Кто Сей, проливающий свет на строение электрона? Кто, не будучи Бором и физиком, провозгласил атом бесконечным, а строение материи понимал как никто? Скажете — Ленин? Как бы не так! — Доктор Штейнер, отныне и до конца следующей страницы — только он!
«Вскрываются детские болезни развития; показывается, какие опасности грозят обществу, если болезни не будут ликвидированы»3.
«...в связи с Вольтом вскрылись впервые разные антропософские партии; в связи с ним он поднял вопрос о точной установке проблем пола; в ряде обсуждений горячо заклеймил уклон «ВОЛЬТИЗМА», могущий ютиться под флагом антропософии»4.
«...тут прежде всего выступает «ГЕНЕРАЛЬНЫЙ СЕКРЕТАРЬ», организатор-практик, создавший в несколько лет из ничтожной кучки огромное движение, насчитывающее тысячи»5.
«Иногда разговор зацеплялся: «А знаете, что говорит Планк в своей последней книге?» Тут назвал заглавие книги: «Вы ее запишите: у Планка преинтересная мысль!»»6.
«Сколько просто плохих статей написано «УЧЕНИКАМИ» лишь оттого, что они начинают от цитаты Штейнера: один затанцевал от «КАЧЕСТВА, ОПРЕДЕЛЯЮЩЕГО КОЛИЧЕСТВО», договорился до несообразности столь же абстрактной, как и те, которые отправлялись от «КОЛИЧЕСТВА, ОПРЕДЕЛЯЮЩЕГО КАЧЕСТВО», потому что в целом контекста «КАЧЕСТВО И КОЛИЧЕСТВО ДАНЫ... В ВОСПРИЯТИИ», что — все меняет»7.
Нетрудно видеть, что не только антропософия пришла на готовое — ср. «Материя есть реальность, данная нам в ощущении».
Все цитаты взяты из драгоценных «Воспоминаний о Штейнере», принадлежащих Андрею Белому (ему же принадлежит и орфография). Написанные за три недели 1929 года, эти воспоминания представляют собой краткий курс истории антропософии, задуманный как оправдательный документ, в виду начавшихся уже «исчезновений» русских антропософов.
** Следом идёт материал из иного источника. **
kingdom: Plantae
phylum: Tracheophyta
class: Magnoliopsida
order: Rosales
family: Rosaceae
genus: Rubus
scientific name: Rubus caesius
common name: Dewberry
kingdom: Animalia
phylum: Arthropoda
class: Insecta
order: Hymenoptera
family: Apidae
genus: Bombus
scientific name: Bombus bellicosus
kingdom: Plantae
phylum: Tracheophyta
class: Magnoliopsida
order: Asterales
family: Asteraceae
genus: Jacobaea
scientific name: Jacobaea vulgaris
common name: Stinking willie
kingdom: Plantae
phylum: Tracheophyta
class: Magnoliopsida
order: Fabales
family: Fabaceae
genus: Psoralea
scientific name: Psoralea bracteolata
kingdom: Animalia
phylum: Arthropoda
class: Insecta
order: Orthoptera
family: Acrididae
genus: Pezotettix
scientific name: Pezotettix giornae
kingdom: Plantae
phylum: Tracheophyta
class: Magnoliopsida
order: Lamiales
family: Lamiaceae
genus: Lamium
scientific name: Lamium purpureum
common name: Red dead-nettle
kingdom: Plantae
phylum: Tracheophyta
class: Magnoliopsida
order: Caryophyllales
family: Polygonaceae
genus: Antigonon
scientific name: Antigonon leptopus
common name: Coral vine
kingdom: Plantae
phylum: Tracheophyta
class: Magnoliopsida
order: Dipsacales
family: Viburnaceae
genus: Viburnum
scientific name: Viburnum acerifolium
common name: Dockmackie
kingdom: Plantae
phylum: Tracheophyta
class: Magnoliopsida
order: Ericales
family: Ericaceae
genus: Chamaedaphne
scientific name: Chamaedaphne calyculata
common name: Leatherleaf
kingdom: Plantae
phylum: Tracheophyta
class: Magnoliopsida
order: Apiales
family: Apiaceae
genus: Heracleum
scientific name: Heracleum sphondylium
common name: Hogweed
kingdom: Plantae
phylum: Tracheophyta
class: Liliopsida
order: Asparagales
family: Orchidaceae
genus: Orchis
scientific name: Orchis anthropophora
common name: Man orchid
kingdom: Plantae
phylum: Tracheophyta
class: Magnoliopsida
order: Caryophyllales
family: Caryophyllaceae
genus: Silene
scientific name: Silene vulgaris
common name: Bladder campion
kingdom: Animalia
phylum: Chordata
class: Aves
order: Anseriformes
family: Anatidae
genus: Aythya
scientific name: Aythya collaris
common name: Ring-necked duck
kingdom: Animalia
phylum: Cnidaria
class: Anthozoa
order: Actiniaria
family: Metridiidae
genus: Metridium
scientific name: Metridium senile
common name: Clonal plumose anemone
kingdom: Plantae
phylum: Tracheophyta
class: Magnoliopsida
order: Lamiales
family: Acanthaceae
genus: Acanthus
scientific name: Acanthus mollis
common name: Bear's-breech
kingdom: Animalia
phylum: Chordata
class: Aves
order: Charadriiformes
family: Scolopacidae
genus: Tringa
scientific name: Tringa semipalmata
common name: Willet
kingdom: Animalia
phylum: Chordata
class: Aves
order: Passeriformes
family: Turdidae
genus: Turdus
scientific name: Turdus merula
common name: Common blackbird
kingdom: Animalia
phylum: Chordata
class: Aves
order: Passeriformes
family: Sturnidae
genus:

Чтобы показать изначальную близость идей антропософии большевизму, Белый максимально приближает антропософскую символику к языку власти. Истина же, однако, в том, что ему не пришлось особенно напрягаться: язык власти был во многом порождением символизма и антропософии. Власти не только большевистской и не только русской:
««Херр Бугаев — бунтует!» — «А? — Только-то!» И тут попадись под руку любой «фюрер» или «фюрерша» движения, — им не поздоровилось бы»8.
«Фюрер Движения»! А на дворе, заметим, только 29-ый год.
Связь между Духовным Водителем и Вождем Нового типа («Корифей Всех Наук»), между культом культуры (антропософия) и культурой культа («реальность, данная в ощущениях») настолько очевидна для Белого, что он простодушно демонстрирует другую сторону образа Вождя и Учителя — театральную и игровую.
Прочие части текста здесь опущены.